The military standards were found hidden in Sir Walter Scott's home
Flags from the battlefield at Waterloo have been found in a cupboard at the home of Sir Walter Scott.
The four banners, which date from 1815, were discovered by trustees sorting through Abbotsford, Scott's home near Melrose in Roxburghshire.
The novelist brought them from the scene of the battle, which he visited after hearing of Napoleon's defeat.
The Abbotsford Trust, which runs the house, hopes the standards can be restored and put on public display.
Jacquie Wright, executive manager of the trust, said: "We were very excited to find the banners. They are very rare.

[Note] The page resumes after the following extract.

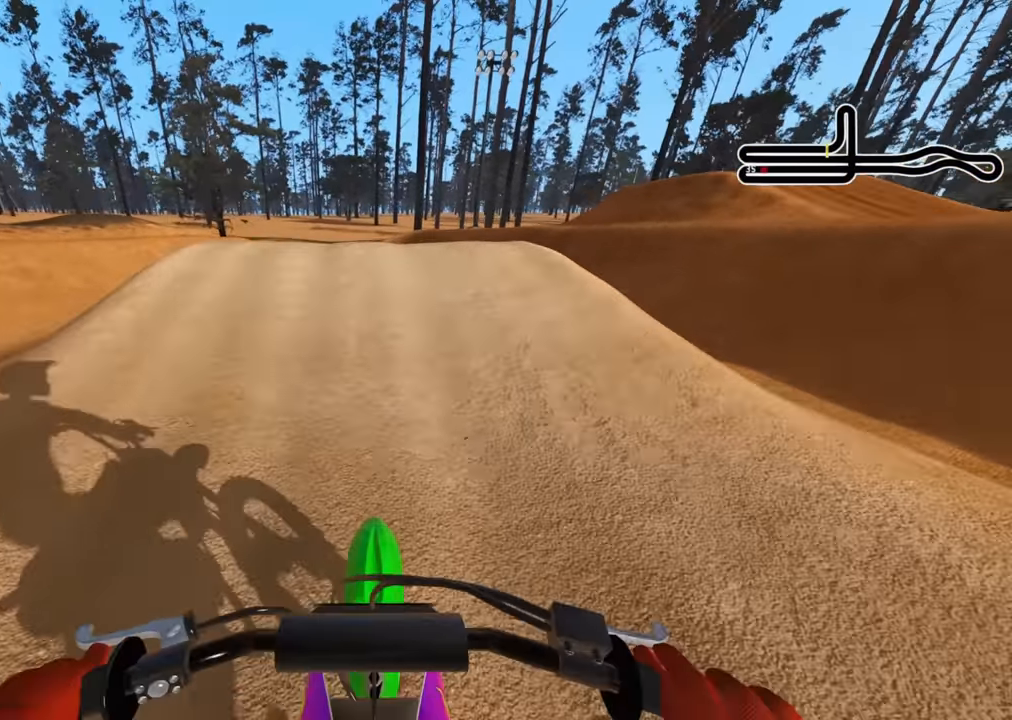
{"buttons": ["R2"], "left_stick": "center", "right_stick": "up", "events": [[233, "right_stick", "up"]]}
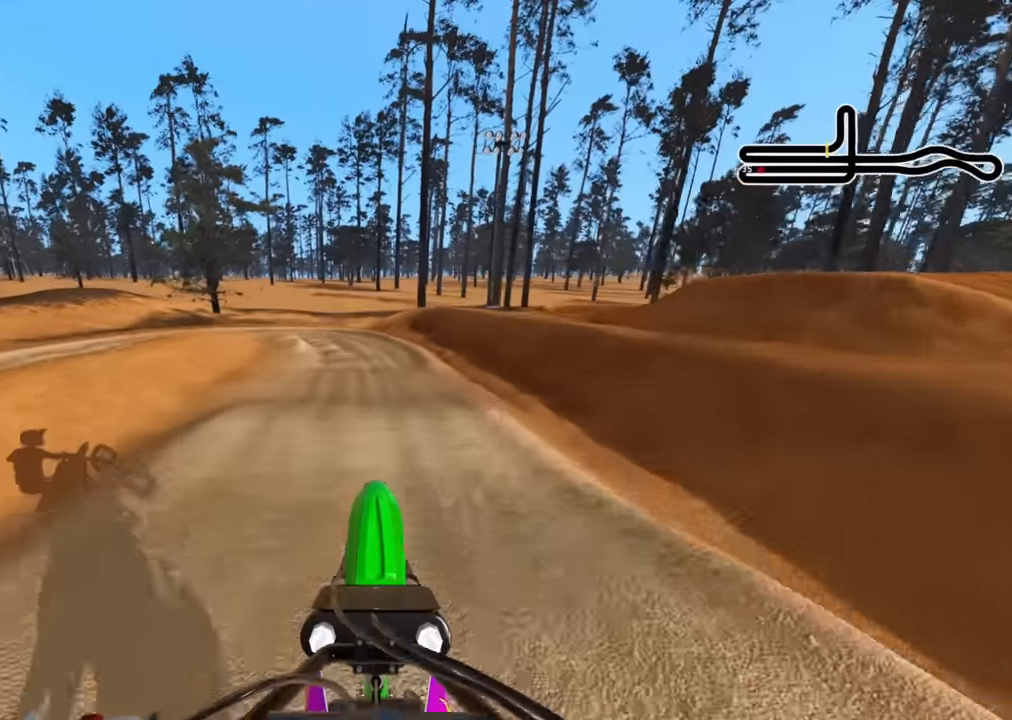
{"buttons": [], "left_stick": "left", "right_stick": "center", "events": [[17, "R2", "up"], [83, "right_stick", "center"], [267, "SQUARE", "down"], [333, "SQUARE", "up"], [483, "left_stick", "left"]]}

"As you can imagine, they have been lying in a cupboard since 1815 rolled up in bits of paper so the material is very fragile.
"He collected other things, which were on show because he put them on show but these things were actually put away in the cupboard.

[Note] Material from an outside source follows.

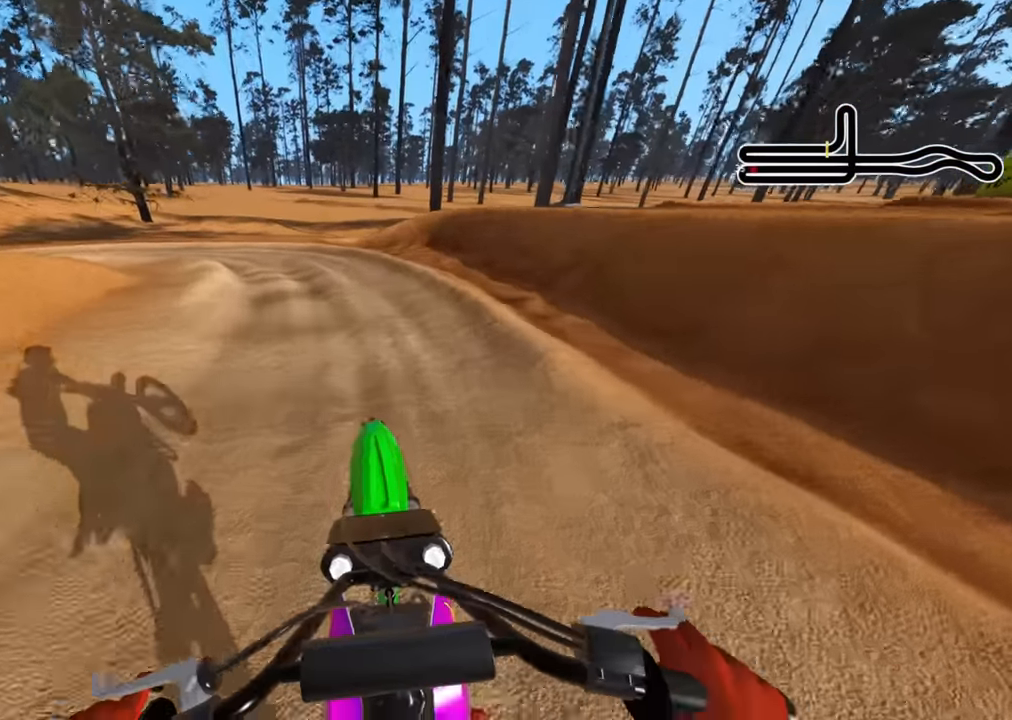
{"buttons": ["R2", "R3"], "left_stick": "center", "right_stick": "up-left", "events": [[33, "R3", "down"], [33, "right_stick", "center"], [150, "right_stick", "left"], [283, "right_stick", "up-left"]]}
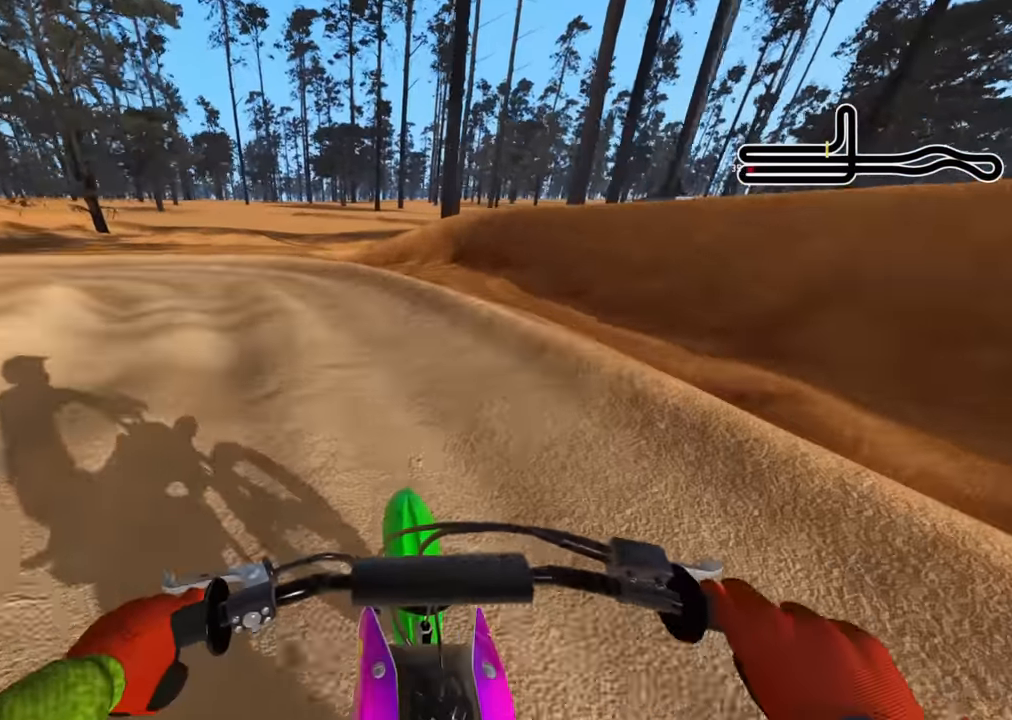
{"buttons": ["R3"], "left_stick": "down-left", "right_stick": "center", "events": [[17, "left_stick", "down-left"], [117, "R2", "up"], [117, "right_stick", "down-left"], [250, "R2", "down"], [300, "right_stick", "center"], [450, "R2", "up"]]}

"We would absolutely love to have them on display one day."
She added: "It may be that one of the family knew that the banners were there but we had no idea of their existence until just recently when we unravelled them."
Scott, author of classics such as Waverley and Ivanhoe, was interested in military history and collected many relics.
Rob Roy's gun and Montrose's sword are among the items on display at Abbotsford.
Sir Walter Scott lived at Abbottsford in the Borders
Scott was allowed on to the battlefield at Waterloo and took three French and one English banner, some of which have bullet holes through them.
Inspired by the battle, he wrote a poem The Field Of Waterloo.
Abbotsford is full of souvenirs Scott collected throughout his life and was first opened to the public in 1833, five months after his death.
It is run by the Abbotsford Trust, which must raise around £10m to fully restore the house.
The Battle of Waterloo took place in Belgium on 18 June 1815 and saw a French army of 124,000 men led by Napoleon fight the armies of six nations.
The 97,000-strong British-Dutch army was led by the Duke of Wellington and another 117,000 men were led by Field-Marshal Blucher, a Prussian.
After eight hours, the battle ended in defeat for the French.